While home-owning entrepreneurs didn't respond to requests for interviews prior to this newspaper's press time, renters at some of the shared housing said the setups are essential in exorbitantly pricey Palo Alto.
"It's very expensive -- very expensive to stay here. I couldn't believe the prices here. Even Stanford is expensive. Most people have to share or go farther away," said Oscar Rueda, a scientist visiting Stanford University for two months from Cambridge University on a travel grant. Rueda is living in part of a rented cottage behind Hacker House, a communal-living space in Barron Park.
On Wednesday evening, students came and went noiselessly on bicycles and on foot. Hilary Griffin, who rents a large home across the street from Hacker House, said the inhabitants have been quiet.
But while looking for a home to rent, she came across a shared house in Old Palo Alto on Waverley Street near the late Apple CEO Steve Jobs' house, she said. Inside the Tudor-style home, "There were 16 people living there. It looked just like a frat house. ... There were dishes in the sink that must have been four days old. They were guys working from Google. The poor Realtor was running around trying to clean up, picking up towels off the floor," she said.

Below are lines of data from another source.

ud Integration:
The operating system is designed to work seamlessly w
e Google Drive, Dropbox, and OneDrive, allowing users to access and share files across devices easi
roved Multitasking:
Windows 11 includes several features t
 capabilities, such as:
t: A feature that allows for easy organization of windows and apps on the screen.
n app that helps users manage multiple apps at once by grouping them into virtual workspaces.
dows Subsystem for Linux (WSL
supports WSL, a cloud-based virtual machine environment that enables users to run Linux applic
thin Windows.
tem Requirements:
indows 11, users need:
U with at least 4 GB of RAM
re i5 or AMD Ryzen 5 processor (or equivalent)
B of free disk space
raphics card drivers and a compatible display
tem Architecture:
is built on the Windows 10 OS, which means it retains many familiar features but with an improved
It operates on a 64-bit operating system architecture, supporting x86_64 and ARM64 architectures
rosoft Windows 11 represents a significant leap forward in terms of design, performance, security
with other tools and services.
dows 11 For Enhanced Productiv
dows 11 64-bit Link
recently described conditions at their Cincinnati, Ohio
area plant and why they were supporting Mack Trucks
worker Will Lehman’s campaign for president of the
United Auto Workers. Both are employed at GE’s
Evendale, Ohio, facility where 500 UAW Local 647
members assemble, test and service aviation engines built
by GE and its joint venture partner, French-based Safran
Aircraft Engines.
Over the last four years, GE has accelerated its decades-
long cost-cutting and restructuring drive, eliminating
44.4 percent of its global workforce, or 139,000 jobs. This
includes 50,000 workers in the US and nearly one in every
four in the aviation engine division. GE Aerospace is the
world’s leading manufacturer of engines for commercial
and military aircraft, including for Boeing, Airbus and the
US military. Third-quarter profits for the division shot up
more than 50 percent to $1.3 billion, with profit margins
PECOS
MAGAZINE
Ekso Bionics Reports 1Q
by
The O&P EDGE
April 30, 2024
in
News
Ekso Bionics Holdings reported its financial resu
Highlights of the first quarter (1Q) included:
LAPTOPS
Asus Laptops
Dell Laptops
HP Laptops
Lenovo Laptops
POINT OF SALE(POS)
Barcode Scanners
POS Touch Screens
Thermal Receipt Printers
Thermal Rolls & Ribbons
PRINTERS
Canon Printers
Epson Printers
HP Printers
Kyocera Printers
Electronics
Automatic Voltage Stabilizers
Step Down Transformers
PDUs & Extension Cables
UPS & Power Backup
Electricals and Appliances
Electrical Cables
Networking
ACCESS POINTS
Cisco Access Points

The issue has already come to the attention of the Palo Alto City Council, which in March rejected regulating Airbnb rentals due to a lack of urgency of the problem. City staff had only received seven complaints about the issue last year, two of which had been deemed invalid. The council directed staff to monitor the situation and agreed to bring it back for discussion next year.
Planning Director Hillary Gitelman said that the city cannot legally regulate the number of people who live in a household.
"We can, however, regulate the number of units (defined by the number of kitchens), and we can regulate short-term rentals," she said in an email.
A short-term rental would be one that is less than 30 days, which would constitute transient occupancy and not residential use, she said. The city does investigate complaints when properties are being rented out on a short-term basis to multiple persons, she said.
City code also does not limit the number of bedrooms or bathrooms that can be constructed within a residence. It regulates the overall size and use as a residence, rather than as a hotel, she said.
Palo Alto Municipal Code 2.33.010 defines a hotel as any structure or portion of a structure that is occupied or intended for occupancy by transients for dwelling, lodging or sleeping. It includes any hotel, inn, tourist home or house, motel, studio hotel, bachelor hotel, lodging house, morning house, apartment house, dormitory public or private club, mobile home or house trailer in a fixed location.